▶ _Exercise instructions_:
Type out the lines below exactly, pictures excluded.
[[ Exercise data open ]]
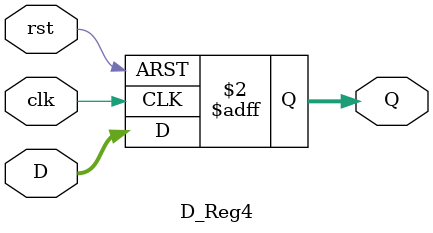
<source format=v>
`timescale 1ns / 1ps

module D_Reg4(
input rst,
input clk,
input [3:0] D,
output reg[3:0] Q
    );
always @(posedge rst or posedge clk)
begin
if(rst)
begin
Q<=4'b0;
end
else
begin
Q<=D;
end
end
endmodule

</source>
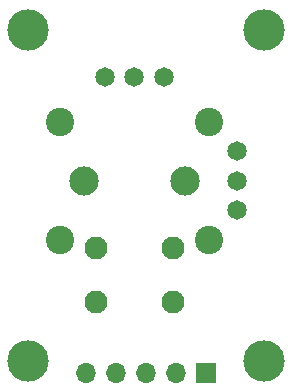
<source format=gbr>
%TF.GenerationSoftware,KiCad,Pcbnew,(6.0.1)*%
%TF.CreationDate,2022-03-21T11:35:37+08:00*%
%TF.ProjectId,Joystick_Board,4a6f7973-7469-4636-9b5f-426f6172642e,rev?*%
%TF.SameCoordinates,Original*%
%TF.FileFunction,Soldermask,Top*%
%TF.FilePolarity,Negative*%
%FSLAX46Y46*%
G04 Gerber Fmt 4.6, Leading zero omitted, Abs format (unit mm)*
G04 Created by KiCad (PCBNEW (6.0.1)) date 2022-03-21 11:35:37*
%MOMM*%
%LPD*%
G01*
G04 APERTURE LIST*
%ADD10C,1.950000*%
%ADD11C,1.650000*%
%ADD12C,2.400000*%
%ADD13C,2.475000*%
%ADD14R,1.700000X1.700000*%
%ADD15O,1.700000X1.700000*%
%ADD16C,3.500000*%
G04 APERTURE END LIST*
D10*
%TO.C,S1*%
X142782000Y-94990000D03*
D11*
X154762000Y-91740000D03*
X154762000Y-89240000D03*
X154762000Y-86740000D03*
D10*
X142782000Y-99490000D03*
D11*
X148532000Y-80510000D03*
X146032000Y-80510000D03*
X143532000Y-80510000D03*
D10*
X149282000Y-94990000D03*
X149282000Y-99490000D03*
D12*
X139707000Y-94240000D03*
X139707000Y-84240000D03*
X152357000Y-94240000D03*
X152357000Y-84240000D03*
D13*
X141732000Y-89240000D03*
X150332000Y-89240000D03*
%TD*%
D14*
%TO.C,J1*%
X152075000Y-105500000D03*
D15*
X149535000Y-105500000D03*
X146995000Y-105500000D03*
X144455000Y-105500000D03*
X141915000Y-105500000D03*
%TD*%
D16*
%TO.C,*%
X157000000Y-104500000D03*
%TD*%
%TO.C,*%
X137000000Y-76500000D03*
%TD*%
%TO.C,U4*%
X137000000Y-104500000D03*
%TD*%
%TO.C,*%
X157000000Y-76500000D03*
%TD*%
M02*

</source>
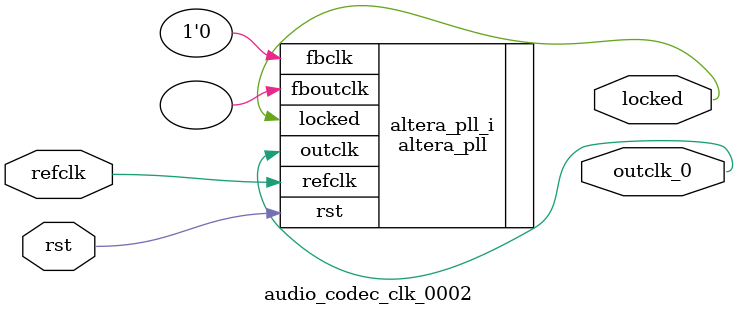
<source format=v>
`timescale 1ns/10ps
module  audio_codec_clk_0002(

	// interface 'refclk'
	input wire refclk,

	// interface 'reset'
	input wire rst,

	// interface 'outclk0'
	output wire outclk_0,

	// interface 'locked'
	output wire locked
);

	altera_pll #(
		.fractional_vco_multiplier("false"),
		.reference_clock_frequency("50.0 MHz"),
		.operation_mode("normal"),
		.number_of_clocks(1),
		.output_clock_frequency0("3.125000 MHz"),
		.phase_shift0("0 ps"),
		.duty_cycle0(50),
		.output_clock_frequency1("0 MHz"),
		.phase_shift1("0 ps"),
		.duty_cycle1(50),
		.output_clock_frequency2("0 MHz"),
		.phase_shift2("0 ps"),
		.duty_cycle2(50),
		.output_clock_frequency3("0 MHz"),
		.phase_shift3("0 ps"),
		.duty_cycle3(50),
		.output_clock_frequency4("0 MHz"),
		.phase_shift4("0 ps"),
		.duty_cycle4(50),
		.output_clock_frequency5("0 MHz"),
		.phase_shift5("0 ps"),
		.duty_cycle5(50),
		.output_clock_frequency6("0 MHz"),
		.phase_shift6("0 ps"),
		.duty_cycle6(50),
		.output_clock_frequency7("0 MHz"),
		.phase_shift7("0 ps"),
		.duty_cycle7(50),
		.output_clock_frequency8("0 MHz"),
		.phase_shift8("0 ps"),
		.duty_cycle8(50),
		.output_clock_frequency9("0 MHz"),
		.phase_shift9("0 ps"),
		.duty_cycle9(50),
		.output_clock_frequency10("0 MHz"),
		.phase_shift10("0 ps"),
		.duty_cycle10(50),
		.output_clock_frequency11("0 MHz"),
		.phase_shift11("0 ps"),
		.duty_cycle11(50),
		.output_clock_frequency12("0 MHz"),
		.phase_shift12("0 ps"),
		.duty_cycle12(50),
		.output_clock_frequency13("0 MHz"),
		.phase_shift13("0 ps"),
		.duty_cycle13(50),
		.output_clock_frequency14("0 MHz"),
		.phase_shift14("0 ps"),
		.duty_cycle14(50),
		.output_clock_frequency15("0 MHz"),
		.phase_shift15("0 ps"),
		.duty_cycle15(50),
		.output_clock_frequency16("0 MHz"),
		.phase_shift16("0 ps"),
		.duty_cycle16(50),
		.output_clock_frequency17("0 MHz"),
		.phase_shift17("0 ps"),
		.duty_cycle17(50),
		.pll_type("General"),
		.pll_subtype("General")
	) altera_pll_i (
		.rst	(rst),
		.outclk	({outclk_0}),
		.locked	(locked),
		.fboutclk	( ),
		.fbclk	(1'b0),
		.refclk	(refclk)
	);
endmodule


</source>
[[ Exercise data closed ]]
▶ _Finished task_:
<source format=v>
`timescale 1ns / 1ps

module D_Reg4(
input rst,
input clk,
input [3:0] D,
output reg[3:0] Q
    );
always @(posedge rst or posedge clk)
begin
if(rst)
begin
Q<=4'b0;
end
else
begin
Q<=D;
end
end
endmodule

</source>
<source format=gbr>
%TF.GenerationSoftware,KiCad,Pcbnew,(6.0.1)*%
%TF.CreationDate,2022-03-21T11:35:37+08:00*%
%TF.ProjectId,Joystick_Board,4a6f7973-7469-4636-9b5f-426f6172642e,rev?*%
%TF.SameCoordinates,Original*%
%TF.FileFunction,Soldermask,Top*%
%TF.FilePolarity,Negative*%
%FSLAX46Y46*%
G04 Gerber Fmt 4.6, Leading zero omitted, Abs format (unit mm)*
G04 Created by KiCad (PCBNEW (6.0.1)) date 2022-03-21 11:35:37*
%MOMM*%
%LPD*%
G01*
G04 APERTURE LIST*
%ADD10C,1.950000*%
%ADD11C,1.650000*%
%ADD12C,2.400000*%
%ADD13C,2.475000*%
%ADD14R,1.700000X1.700000*%
%ADD15O,1.700000X1.700000*%
%ADD16C,3.500000*%
G04 APERTURE END LIST*
D10*
%TO.C,S1*%
X142782000Y-94990000D03*
D11*
X154762000Y-91740000D03*
X154762000Y-89240000D03*
X154762000Y-86740000D03*
D10*
X142782000Y-99490000D03*
D11*
X148532000Y-80510000D03*
X146032000Y-80510000D03*
X143532000Y-80510000D03*
D10*
X149282000Y-94990000D03*
X149282000Y-99490000D03*
D12*
X139707000Y-94240000D03*
X139707000Y-84240000D03*
X152357000Y-94240000D03*
X152357000Y-84240000D03*
D13*
X141732000Y-89240000D03*
X150332000Y-89240000D03*
%TD*%
D14*
%TO.C,J1*%
X152075000Y-105500000D03*
D15*
X149535000Y-105500000D03*
X146995000Y-105500000D03*
X144455000Y-105500000D03*
X141915000Y-105500000D03*
%TD*%
D16*
%TO.C,*%
X157000000Y-104500000D03*
%TD*%
%TO.C,*%
X137000000Y-76500000D03*
%TD*%
%TO.C,U4*%
X137000000Y-104500000D03*
%TD*%
%TO.C,*%
X157000000Y-76500000D03*
%TD*%
M02*

</source>
<source format=v>
`timescale 1ns/10ps
module  audio_codec_clk_0002(

	// interface 'refclk'
	input wire refclk,

	// interface 'reset'
	input wire rst,

	// interface 'outclk0'
	output wire outclk_0,

	// interface 'locked'
	output wire locked
);

	altera_pll #(
		.fractional_vco_multiplier("false"),
		.reference_clock_frequency("50.0 MHz"),
		.operation_mode("normal"),
		.number_of_clocks(1),
		.output_clock_frequency0("3.125000 MHz"),
		.phase_shift0("0 ps"),
		.duty_cycle0(50),
		.output_clock_frequency1("0 MHz"),
		.phase_shift1("0 ps"),
		.duty_cycle1(50),
		.output_clock_frequency2("0 MHz"),
		.phase_shift2("0 ps"),
		.duty_cycle2(50),
		.output_clock_frequency3("0 MHz"),
		.phase_shift3("0 ps"),
		.duty_cycle3(50),
		.output_clock_frequency4("0 MHz"),
		.phase_shift4("0 ps"),
		.duty_cycle4(50),
		.output_clock_frequency5("0 MHz"),
		.phase_shift5("0 ps"),
		.duty_cycle5(50),
		.output_clock_frequency6("0 MHz"),
		.phase_shift6("0 ps"),
		.duty_cycle6(50),
		.output_clock_frequency7("0 MHz"),
		.phase_shift7("0 ps"),
		.duty_cycle7(50),
		.output_clock_frequency8("0 MHz"),
		.phase_shift8("0 ps"),
		.duty_cycle8(50),
		.output_clock_frequency9("0 MHz"),
		.phase_shift9("0 ps"),
		.duty_cycle9(50),
		.output_clock_frequency10("0 MHz"),
		.phase_shift10("0 ps"),
		.duty_cycle10(50),
		.output_clock_frequency11("0 MHz"),
		.phase_shift11("0 ps"),
		.duty_cycle11(50),
		.output_clock_frequency12("0 MHz"),
		.phase_shift12("0 ps"),
		.duty_cycle12(50),
		.output_clock_frequency13("0 MHz"),
		.phase_shift13("0 ps"),
		.duty_cycle13(50),
		.output_clock_frequency14("0 MHz"),
		.phase_shift14("0 ps"),
		.duty_cycle14(50),
		.output_clock_frequency15("0 MHz"),
		.phase_shift15("0 ps"),
		.duty_cycle15(50),
		.output_clock_frequency16("0 MHz"),
		.phase_shift16("0 ps"),
		.duty_cycle16(50),
		.output_clock_frequency17("0 MHz"),
		.phase_shift17("0 ps"),
		.duty_cycle17(50),
		.pll_type("General"),
		.pll_subtype("General")
	) altera_pll_i (
		.rst	(rst),
		.outclk	({outclk_0}),
		.locked	(locked),
		.fboutclk	( ),
		.fbclk	(1'b0),
		.refclk	(refclk)
	);
endmodule


</source>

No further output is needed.